El objetivo: desbloquear fondos congelados

Las conversaciones se centraron en avanzar en varios asuntos urgentes, especialmente en la posibilidad de desbloquear los fondos europeos asignados a Hungría que permanecen congelados por preocupaciones relacionadas con la corrupción y el Estado de derecho.

Bruselas considera prioritario abrir una nueva etapa de trabajo con el futuro Ejecutivo húngaro para verificar reformas pendientes y garantizar el cumplimiento de los estándares comunitarios.

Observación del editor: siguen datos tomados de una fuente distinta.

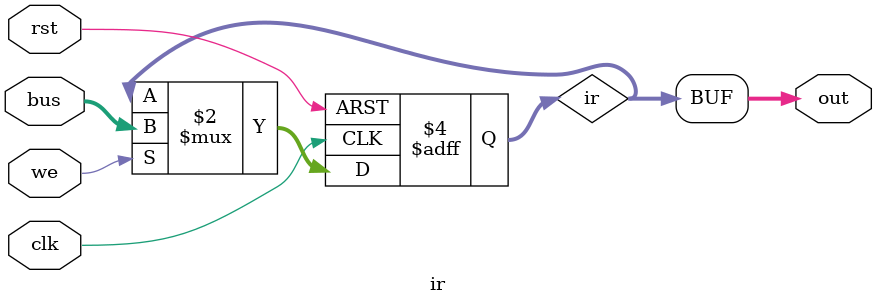
<source format=v>
module ir(
	input clk,
	input rst,
	input we,
	input[7:0] bus,
	output[7:0] out
);

reg[7:0] ir;

always @(posedge clk, posedge rst) begin
	if (rst) begin
		ir <= 8'b0;
	end else if (we) begin
		ir <= bus;
	end
end

assign out = ir;

endmodule


</source>
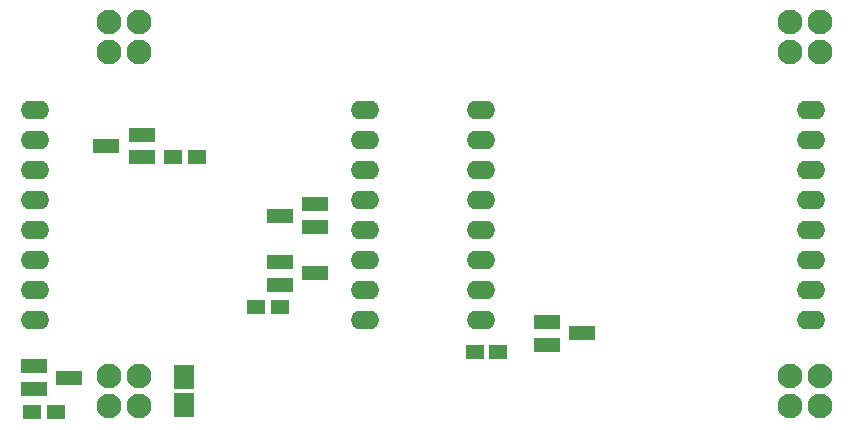
<source format=gbr>
G04 #@! TF.FileFunction,Soldermask,Bot*
%FSLAX46Y46*%
G04 Gerber Fmt 4.6, Leading zero omitted, Abs format (unit mm)*
G04 Created by KiCad (PCBNEW 4.0.6) date 09/03/17 13:59:48*
%MOMM*%
%LPD*%
G01*
G04 APERTURE LIST*
%ADD10C,0.100000*%
%ADD11R,2.300000X1.200000*%
%ADD12R,1.600000X1.300000*%
%ADD13O,2.400000X1.600000*%
%ADD14C,2.100000*%
%ADD15R,1.700000X2.000000*%
G04 APERTURE END LIST*
D10*
D11*
X51054000Y-50160000D03*
X51054000Y-48260000D03*
X54054000Y-49210000D03*
X73660000Y-55240000D03*
X73660000Y-53340000D03*
X76660000Y-54290000D03*
X39370000Y-37470000D03*
X39370000Y-39370000D03*
X36370000Y-38420000D03*
X30250000Y-58989000D03*
X30250000Y-57089000D03*
X33250000Y-58039000D03*
D12*
X51054000Y-52070000D03*
X49054000Y-52070000D03*
X69580000Y-55880000D03*
X67580000Y-55880000D03*
X42053000Y-39370000D03*
X44053000Y-39370000D03*
X32115000Y-60960000D03*
X30115000Y-60960000D03*
D13*
X68130000Y-35410000D03*
X96070000Y-35410000D03*
X68130000Y-37950000D03*
X96070000Y-37950000D03*
X68130000Y-40490000D03*
X96070000Y-40490000D03*
X68130000Y-43030000D03*
X96070000Y-43030000D03*
X68130000Y-45570000D03*
X96070000Y-45570000D03*
X68130000Y-48110000D03*
X96070000Y-48110000D03*
X68130000Y-50650000D03*
X96070000Y-50650000D03*
X68130000Y-53190000D03*
X96070000Y-53190000D03*
X30330000Y-35410000D03*
X58270000Y-35410000D03*
X30330000Y-37950000D03*
X58270000Y-37950000D03*
X30330000Y-40490000D03*
X58270000Y-40490000D03*
X30330000Y-43030000D03*
X58270000Y-43030000D03*
X30330000Y-45570000D03*
X58270000Y-45570000D03*
X30330000Y-48110000D03*
X58270000Y-48110000D03*
X30330000Y-50650000D03*
X58270000Y-50650000D03*
X30330000Y-53190000D03*
X58270000Y-53190000D03*
D14*
X39116000Y-27940000D03*
X39116000Y-30480000D03*
X36576000Y-27940000D03*
X36576000Y-30480000D03*
X39116000Y-57912000D03*
X39116000Y-60452000D03*
X36576000Y-57912000D03*
X36576000Y-60452000D03*
X96774000Y-57912000D03*
X96774000Y-60452000D03*
X94234000Y-57912000D03*
X94234000Y-60452000D03*
X96774000Y-27940000D03*
X96774000Y-30480000D03*
X94234000Y-27940000D03*
X94234000Y-30480000D03*
D11*
X54054000Y-43373000D03*
X54054000Y-45273000D03*
X51054000Y-44323000D03*
D15*
X42926000Y-57982000D03*
X42926000Y-60382000D03*
M02*

</source>
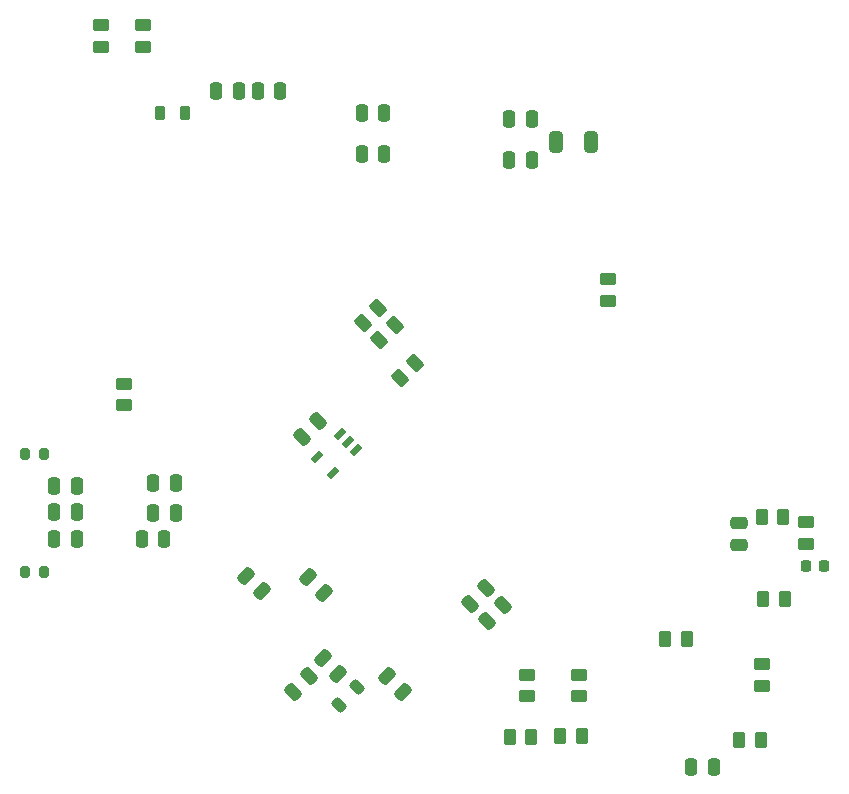
<source format=gbp>
%TF.GenerationSoftware,KiCad,Pcbnew,8.0.1*%
%TF.CreationDate,2024-04-16T19:56:43-05:00*%
%TF.ProjectId,PCB-1-2,5043422d-312d-4322-9e6b-696361645f70,rev?*%
%TF.SameCoordinates,Original*%
%TF.FileFunction,Paste,Bot*%
%TF.FilePolarity,Positive*%
%FSLAX46Y46*%
G04 Gerber Fmt 4.6, Leading zero omitted, Abs format (unit mm)*
G04 Created by KiCad (PCBNEW 8.0.1) date 2024-04-16 19:56:43*
%MOMM*%
%LPD*%
G01*
G04 APERTURE LIST*
G04 Aperture macros list*
%AMRoundRect*
0 Rectangle with rounded corners*
0 $1 Rounding radius*
0 $2 $3 $4 $5 $6 $7 $8 $9 X,Y pos of 4 corners*
0 Add a 4 corners polygon primitive as box body*
4,1,4,$2,$3,$4,$5,$6,$7,$8,$9,$2,$3,0*
0 Add four circle primitives for the rounded corners*
1,1,$1+$1,$2,$3*
1,1,$1+$1,$4,$5*
1,1,$1+$1,$6,$7*
1,1,$1+$1,$8,$9*
0 Add four rect primitives between the rounded corners*
20,1,$1+$1,$2,$3,$4,$5,0*
20,1,$1+$1,$4,$5,$6,$7,0*
20,1,$1+$1,$6,$7,$8,$9,0*
20,1,$1+$1,$8,$9,$2,$3,0*%
%AMRotRect*
0 Rectangle, with rotation*
0 The origin of the aperture is its center*
0 $1 length*
0 $2 width*
0 $3 Rotation angle, in degrees counterclockwise*
0 Add horizontal line*
21,1,$1,$2,0,0,$3*%
G04 Aperture macros list end*
%ADD10RoundRect,0.250000X-0.512652X-0.159099X-0.159099X-0.512652X0.512652X0.159099X0.159099X0.512652X0*%
%ADD11RoundRect,0.250000X-0.250000X-0.475000X0.250000X-0.475000X0.250000X0.475000X-0.250000X0.475000X0*%
%ADD12RoundRect,0.250000X-0.159099X0.512652X-0.512652X0.159099X0.159099X-0.512652X0.512652X-0.159099X0*%
%ADD13RoundRect,0.218750X0.218750X0.381250X-0.218750X0.381250X-0.218750X-0.381250X0.218750X-0.381250X0*%
%ADD14RoundRect,0.200000X0.200000X0.275000X-0.200000X0.275000X-0.200000X-0.275000X0.200000X-0.275000X0*%
%ADD15RoundRect,0.250000X-0.262500X-0.450000X0.262500X-0.450000X0.262500X0.450000X-0.262500X0.450000X0*%
%ADD16RoundRect,0.250000X0.262500X0.450000X-0.262500X0.450000X-0.262500X-0.450000X0.262500X-0.450000X0*%
%ADD17RoundRect,0.250000X0.475000X-0.250000X0.475000X0.250000X-0.475000X0.250000X-0.475000X-0.250000X0*%
%ADD18RoundRect,0.250000X-0.325000X-0.650000X0.325000X-0.650000X0.325000X0.650000X-0.325000X0.650000X0*%
%ADD19RoundRect,0.250000X0.250000X0.475000X-0.250000X0.475000X-0.250000X-0.475000X0.250000X-0.475000X0*%
%ADD20RoundRect,0.218750X0.114905X-0.424264X0.424264X-0.114905X-0.114905X0.424264X-0.424264X0.114905X0*%
%ADD21RoundRect,0.250000X-0.450000X0.262500X-0.450000X-0.262500X0.450000X-0.262500X0.450000X0.262500X0*%
%ADD22RoundRect,0.200000X-0.200000X-0.275000X0.200000X-0.275000X0.200000X0.275000X-0.200000X0.275000X0*%
%ADD23RoundRect,0.250000X0.450000X-0.262500X0.450000X0.262500X-0.450000X0.262500X-0.450000X-0.262500X0*%
%ADD24RoundRect,0.250000X0.512652X0.159099X0.159099X0.512652X-0.512652X-0.159099X-0.159099X-0.512652X0*%
%ADD25RoundRect,0.250000X-0.132583X0.503814X-0.503814X0.132583X0.132583X-0.503814X0.503814X-0.132583X0*%
%ADD26RotRect,0.977900X0.508000X225.000000*%
%ADD27RoundRect,0.225000X0.225000X0.250000X-0.225000X0.250000X-0.225000X-0.250000X0.225000X-0.250000X0*%
G04 APERTURE END LIST*
D10*
X89328249Y-114328249D03*
X90671751Y-115671751D03*
X82828249Y-107328249D03*
X84171751Y-108671751D03*
D11*
X120550001Y-123500001D03*
X122449999Y-123500001D03*
D12*
X103161124Y-108393001D03*
X101817622Y-109736503D03*
D13*
X77671152Y-68147111D03*
X75546152Y-68147111D03*
D12*
X88171751Y-115828249D03*
X86828249Y-117171751D03*
D14*
X65785000Y-106999999D03*
X64135000Y-106999999D03*
D15*
X124612501Y-121283849D03*
X126437501Y-121283849D03*
D16*
X107000000Y-121000000D03*
X105175000Y-121000000D03*
D17*
X124568262Y-104780646D03*
X124568262Y-102880648D03*
D11*
X75010001Y-99499999D03*
X76909999Y-99499999D03*
D18*
X109133652Y-70647111D03*
X112083652Y-70647111D03*
D11*
X83838726Y-66319041D03*
X85738726Y-66319041D03*
D19*
X82219550Y-66308009D03*
X80319550Y-66308009D03*
D20*
X90748699Y-118251301D03*
X92251301Y-116748699D03*
D21*
X72500000Y-91087499D03*
X72500000Y-92912499D03*
D22*
X64135000Y-96999999D03*
X65785000Y-96999999D03*
D21*
X111009050Y-115713083D03*
X111009050Y-117538083D03*
D19*
X94558652Y-71647111D03*
X92658652Y-71647111D03*
D21*
X106641964Y-115742239D03*
X106641964Y-117567239D03*
D11*
X105158652Y-68647111D03*
X107058652Y-68647111D03*
D16*
X128342938Y-102336130D03*
X126517938Y-102336130D03*
D19*
X68523077Y-104206514D03*
X66623079Y-104206514D03*
D15*
X126638343Y-109302543D03*
X128463343Y-109302543D03*
D23*
X74108652Y-62559611D03*
X74108652Y-60734611D03*
D24*
X89483626Y-108801434D03*
X88140124Y-107457932D03*
D25*
X94025126Y-84696699D03*
X92734656Y-85987169D03*
D11*
X105158652Y-72147111D03*
X107058652Y-72147111D03*
X74010001Y-104272071D03*
X75909999Y-104272071D03*
D16*
X111267205Y-120909499D03*
X109442205Y-120909499D03*
D21*
X126525001Y-114831646D03*
X126525001Y-116656646D03*
X113510003Y-82253570D03*
X113510003Y-84078570D03*
D23*
X130251246Y-104657926D03*
X130251246Y-102832926D03*
X70608652Y-62559611D03*
X70608652Y-60734611D03*
D12*
X104619881Y-109857034D03*
X103276379Y-111200536D03*
D26*
X90793625Y-95362870D03*
X91465378Y-96034622D03*
X92137130Y-96706375D03*
X90206375Y-98637130D03*
X88862870Y-97293625D03*
D19*
X94558652Y-68147111D03*
X92658652Y-68147111D03*
X68523077Y-101982233D03*
X66623079Y-101982233D03*
D12*
X88919794Y-94266856D03*
X87576292Y-95610358D03*
D25*
X95439340Y-86110913D03*
X94148870Y-87401383D03*
D10*
X94828249Y-115828249D03*
X96171751Y-117171751D03*
D27*
X131775000Y-106500000D03*
X130225000Y-106500000D03*
D25*
X97145235Y-89354765D03*
X95854765Y-90645235D03*
D16*
X120188970Y-112731966D03*
X118363970Y-112731966D03*
D19*
X68523077Y-99706514D03*
X66623079Y-99706514D03*
D11*
X75010001Y-101999999D03*
X76909999Y-101999999D03*
M02*

</source>
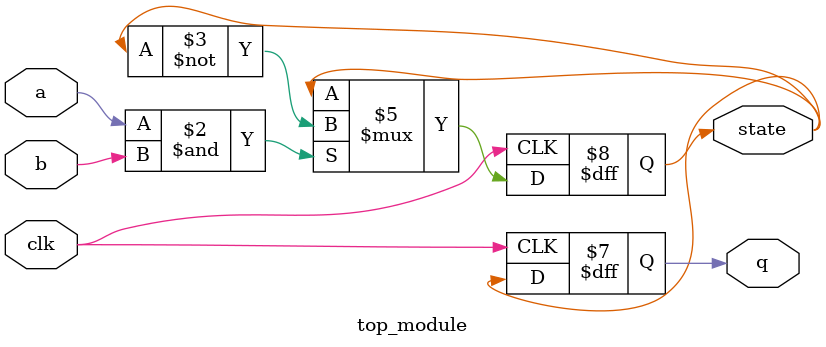
<source format=sv>
module top_module (
    input clk,
    input a,
    input b,
    output reg q,
    output reg state
);

    always @ (posedge clk) begin
        if (a & b)
            state <= ~state;
        else
            state <= state;

        q <= state;
    end

endmodule

</source>
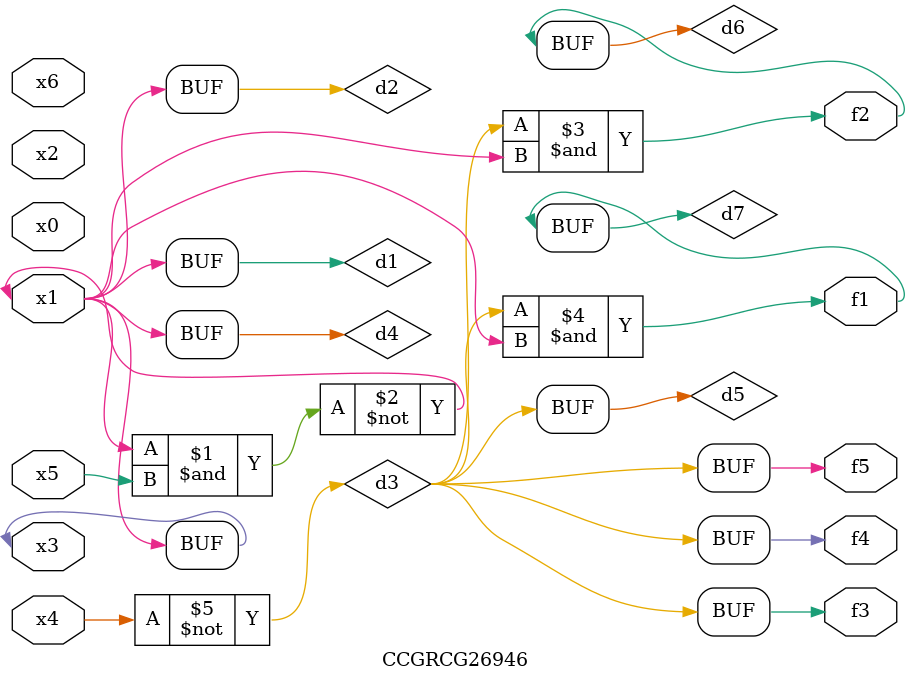
<source format=v>
module CCGRCG26946(
	input x0, x1, x2, x3, x4, x5, x6,
	output f1, f2, f3, f4, f5
);

	wire d1, d2, d3, d4, d5, d6, d7;

	buf (d1, x1, x3);
	nand (d2, x1, x5);
	not (d3, x4);
	buf (d4, d1, d2);
	buf (d5, d3);
	and (d6, d3, d4);
	and (d7, d3, d4);
	assign f1 = d7;
	assign f2 = d6;
	assign f3 = d5;
	assign f4 = d5;
	assign f5 = d5;
endmodule

</source>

Cambio político en Budapest

La llegada de Péter Magyar al poder marca un giro político tras años de tensiones entre Bruselas y el anterior Gobierno de Viktor Orbán, cuya etapa estuvo marcada por choques continuos con las instituciones europeas en materia judicial, libertades públicas y uso de fondos comunitarios.

La Comisión subraya que estas reuniones han sido una primera toma de contacto técnica y que el trabajo continuará en las próximas semanas.

Nueva fase entre Hungría y la UE

La evolución de estas negociaciones será observada de cerca en Bruselas. El desbloqueo de fondos no solo tendría impacto económico para Hungría, sino también valor político para medir si el nuevo Gobierno está dispuesto a normalizar su relación con la Unión Europea.